The monarch butterfly — an orange and black icon that is Minnesota's state insect — is facing dire population declines that have resulted in the smallest wintertime habitat since surveys began in 1993, an international team of conservation scientists warned Wednesday.
Monarch butterflies migrate nearly 2,500 miles from Minnesota and southern Canada to central Mexico, where they spend the winter — the second-longest migration of all known insects.
But in recent years, severe weather changes resulting from global warming, deforestation from illegal logging in Mexico and natural enemies of the butterfly have resulted in periodic population declines.
This year, conservationists say the area where the butterflies winter in Mexico was reduced by 44 percent, to just 1.7 acres.
Karen Oberhauser, a University of Minnesota entomologist who's spent 30 years studying the butterflies, says the expansion of genetically modified crops in the Corn Belt is the primary culprit behind precipitous monarch declines over the past three years. These crops allow farmers to use herbicides later in the growth cycle, which has led to vast reductions in native milkweed and nectar plants that the butterflies rely on during the breeding cycle.
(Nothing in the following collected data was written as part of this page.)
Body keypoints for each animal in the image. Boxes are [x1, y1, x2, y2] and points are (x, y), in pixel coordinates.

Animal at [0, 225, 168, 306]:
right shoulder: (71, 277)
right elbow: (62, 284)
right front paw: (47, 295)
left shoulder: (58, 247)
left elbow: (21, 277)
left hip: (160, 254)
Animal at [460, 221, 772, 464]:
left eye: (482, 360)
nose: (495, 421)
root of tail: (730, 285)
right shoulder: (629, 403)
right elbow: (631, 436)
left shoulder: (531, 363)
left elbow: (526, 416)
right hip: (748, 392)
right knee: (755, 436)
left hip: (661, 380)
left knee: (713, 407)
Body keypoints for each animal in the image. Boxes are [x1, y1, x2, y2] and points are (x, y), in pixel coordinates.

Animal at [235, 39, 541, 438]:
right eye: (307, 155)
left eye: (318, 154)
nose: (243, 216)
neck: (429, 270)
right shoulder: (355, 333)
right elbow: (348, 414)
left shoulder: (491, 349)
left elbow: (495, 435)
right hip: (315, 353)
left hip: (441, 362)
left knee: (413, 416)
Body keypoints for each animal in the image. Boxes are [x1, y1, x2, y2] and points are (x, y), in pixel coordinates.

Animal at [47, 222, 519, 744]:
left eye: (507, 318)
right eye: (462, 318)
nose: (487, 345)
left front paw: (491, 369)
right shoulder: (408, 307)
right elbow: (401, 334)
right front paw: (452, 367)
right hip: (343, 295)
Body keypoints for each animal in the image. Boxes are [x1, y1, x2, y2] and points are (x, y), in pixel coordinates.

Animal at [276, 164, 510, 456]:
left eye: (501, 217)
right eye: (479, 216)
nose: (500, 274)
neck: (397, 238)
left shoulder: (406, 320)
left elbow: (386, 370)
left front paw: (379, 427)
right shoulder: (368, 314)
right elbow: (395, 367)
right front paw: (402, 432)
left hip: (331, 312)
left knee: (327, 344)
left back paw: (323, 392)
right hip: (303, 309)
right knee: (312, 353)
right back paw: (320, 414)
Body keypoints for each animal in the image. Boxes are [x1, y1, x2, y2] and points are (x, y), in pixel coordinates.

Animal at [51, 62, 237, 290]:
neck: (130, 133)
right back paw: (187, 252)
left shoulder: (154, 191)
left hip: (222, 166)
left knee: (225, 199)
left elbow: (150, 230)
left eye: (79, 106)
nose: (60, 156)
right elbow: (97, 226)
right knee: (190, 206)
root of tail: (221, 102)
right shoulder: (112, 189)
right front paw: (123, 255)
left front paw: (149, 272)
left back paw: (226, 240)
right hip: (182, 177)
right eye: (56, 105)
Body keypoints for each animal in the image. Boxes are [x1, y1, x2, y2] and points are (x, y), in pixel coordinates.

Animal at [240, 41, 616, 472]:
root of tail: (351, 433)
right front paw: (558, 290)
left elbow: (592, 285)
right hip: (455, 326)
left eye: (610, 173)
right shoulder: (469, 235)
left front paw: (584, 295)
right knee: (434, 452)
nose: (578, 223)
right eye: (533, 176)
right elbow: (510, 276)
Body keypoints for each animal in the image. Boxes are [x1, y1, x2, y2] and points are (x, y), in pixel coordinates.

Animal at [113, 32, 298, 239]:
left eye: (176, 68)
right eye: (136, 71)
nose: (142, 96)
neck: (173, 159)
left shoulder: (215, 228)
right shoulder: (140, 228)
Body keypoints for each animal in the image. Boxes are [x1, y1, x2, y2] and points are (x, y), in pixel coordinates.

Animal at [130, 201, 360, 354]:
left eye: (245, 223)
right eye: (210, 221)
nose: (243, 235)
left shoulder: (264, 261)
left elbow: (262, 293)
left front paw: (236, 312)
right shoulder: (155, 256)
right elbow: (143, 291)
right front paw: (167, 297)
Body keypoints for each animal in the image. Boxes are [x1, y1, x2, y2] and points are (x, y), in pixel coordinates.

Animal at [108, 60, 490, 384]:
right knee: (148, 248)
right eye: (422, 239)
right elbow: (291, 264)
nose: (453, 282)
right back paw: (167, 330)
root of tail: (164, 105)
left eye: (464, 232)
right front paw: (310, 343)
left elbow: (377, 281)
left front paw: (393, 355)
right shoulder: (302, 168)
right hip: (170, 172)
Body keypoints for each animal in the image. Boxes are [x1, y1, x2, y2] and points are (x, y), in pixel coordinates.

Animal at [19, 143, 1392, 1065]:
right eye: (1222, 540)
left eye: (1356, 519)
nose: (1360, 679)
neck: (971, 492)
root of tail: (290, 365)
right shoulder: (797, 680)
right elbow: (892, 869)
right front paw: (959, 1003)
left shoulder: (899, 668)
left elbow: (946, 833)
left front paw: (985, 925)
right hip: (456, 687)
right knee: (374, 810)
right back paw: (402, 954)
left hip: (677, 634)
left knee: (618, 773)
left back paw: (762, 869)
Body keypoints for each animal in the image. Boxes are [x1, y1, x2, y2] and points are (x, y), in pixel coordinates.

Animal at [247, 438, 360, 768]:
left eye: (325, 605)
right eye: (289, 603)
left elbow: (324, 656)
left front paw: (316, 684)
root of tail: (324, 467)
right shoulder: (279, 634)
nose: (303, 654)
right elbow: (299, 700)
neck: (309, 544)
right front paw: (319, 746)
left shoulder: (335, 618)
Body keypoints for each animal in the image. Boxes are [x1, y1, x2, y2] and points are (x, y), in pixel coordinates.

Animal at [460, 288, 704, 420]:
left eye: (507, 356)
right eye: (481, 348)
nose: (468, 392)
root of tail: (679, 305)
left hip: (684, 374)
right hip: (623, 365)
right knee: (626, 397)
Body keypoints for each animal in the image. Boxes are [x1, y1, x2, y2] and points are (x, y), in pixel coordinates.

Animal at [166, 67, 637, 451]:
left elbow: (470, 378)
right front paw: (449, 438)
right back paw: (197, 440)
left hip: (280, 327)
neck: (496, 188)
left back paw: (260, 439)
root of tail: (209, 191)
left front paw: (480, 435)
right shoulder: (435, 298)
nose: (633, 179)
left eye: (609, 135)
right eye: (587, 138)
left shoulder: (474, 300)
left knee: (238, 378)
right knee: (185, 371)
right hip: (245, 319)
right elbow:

The monarch's decline may be an indicator of larger ecological problems, she said.
"What is happening to monarchs is also happening to many other uncounted organisms — organisms whose loss would be equally tragic," Oberhauser said.
There is considerable overlap, for example, in the habitats of monarchs and pollinators like bees, she said. The monarchs provide an easy way for scientists to study population changes because they gather in discrete locations every winter, "and because thousands of volunteers count them," Oberhauser said.